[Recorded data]
Start of Block
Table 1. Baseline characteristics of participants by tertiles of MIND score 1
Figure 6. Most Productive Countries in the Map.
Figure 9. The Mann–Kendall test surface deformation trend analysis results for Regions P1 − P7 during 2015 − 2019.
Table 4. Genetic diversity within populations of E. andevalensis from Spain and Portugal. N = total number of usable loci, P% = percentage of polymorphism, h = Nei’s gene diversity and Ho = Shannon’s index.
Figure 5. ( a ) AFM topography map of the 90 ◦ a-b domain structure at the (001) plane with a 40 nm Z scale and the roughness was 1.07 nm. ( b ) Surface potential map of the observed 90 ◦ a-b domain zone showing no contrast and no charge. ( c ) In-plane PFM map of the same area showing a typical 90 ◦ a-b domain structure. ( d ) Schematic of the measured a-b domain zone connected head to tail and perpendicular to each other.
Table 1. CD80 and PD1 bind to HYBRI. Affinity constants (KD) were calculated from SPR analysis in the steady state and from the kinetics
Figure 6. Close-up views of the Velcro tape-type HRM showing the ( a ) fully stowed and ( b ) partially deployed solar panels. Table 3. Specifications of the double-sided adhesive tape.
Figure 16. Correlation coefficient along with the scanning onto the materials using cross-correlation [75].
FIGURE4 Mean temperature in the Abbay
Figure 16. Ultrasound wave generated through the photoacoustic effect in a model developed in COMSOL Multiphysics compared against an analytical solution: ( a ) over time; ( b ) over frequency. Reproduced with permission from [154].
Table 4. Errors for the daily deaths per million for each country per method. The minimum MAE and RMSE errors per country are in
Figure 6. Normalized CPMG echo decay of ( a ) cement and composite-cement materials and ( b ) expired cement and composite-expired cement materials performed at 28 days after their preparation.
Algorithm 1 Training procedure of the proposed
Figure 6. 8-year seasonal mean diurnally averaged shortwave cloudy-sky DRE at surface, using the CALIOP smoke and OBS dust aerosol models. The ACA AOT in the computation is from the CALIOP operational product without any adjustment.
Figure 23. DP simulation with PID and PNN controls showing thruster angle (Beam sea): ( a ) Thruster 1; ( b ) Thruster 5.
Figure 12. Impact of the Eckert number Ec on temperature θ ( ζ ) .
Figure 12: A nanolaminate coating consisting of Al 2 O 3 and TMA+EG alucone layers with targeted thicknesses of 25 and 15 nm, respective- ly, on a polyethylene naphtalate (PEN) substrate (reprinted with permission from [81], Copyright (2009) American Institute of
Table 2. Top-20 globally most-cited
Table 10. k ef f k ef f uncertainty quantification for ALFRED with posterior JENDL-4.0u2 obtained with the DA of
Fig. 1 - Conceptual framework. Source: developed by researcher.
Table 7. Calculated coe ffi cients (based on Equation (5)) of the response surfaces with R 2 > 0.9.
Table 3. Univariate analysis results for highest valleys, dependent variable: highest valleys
End of Block
Scan the entries above, and wherever a line holds the string "each", copy it.

Figure 5. ( a ) AFM topography map of the 90 ◦ a-b domain structure at the (001) plane with a 40 nm Z scale and the roughness was 1.07 nm. ( b ) Surface potential map of the observed 90 ◦ a-b domain zone showing no contrast and no charge. ( c ) In-plane PFM map of the same area showing a typical 90 ◦ a-b domain structure. ( d ) Schematic of the measured a-b domain zone connected head to tail and perpendicular to each other.
Table 4. Errors for the daily deaths per million for each country per method. The minimum MAE and RMSE errors per country are in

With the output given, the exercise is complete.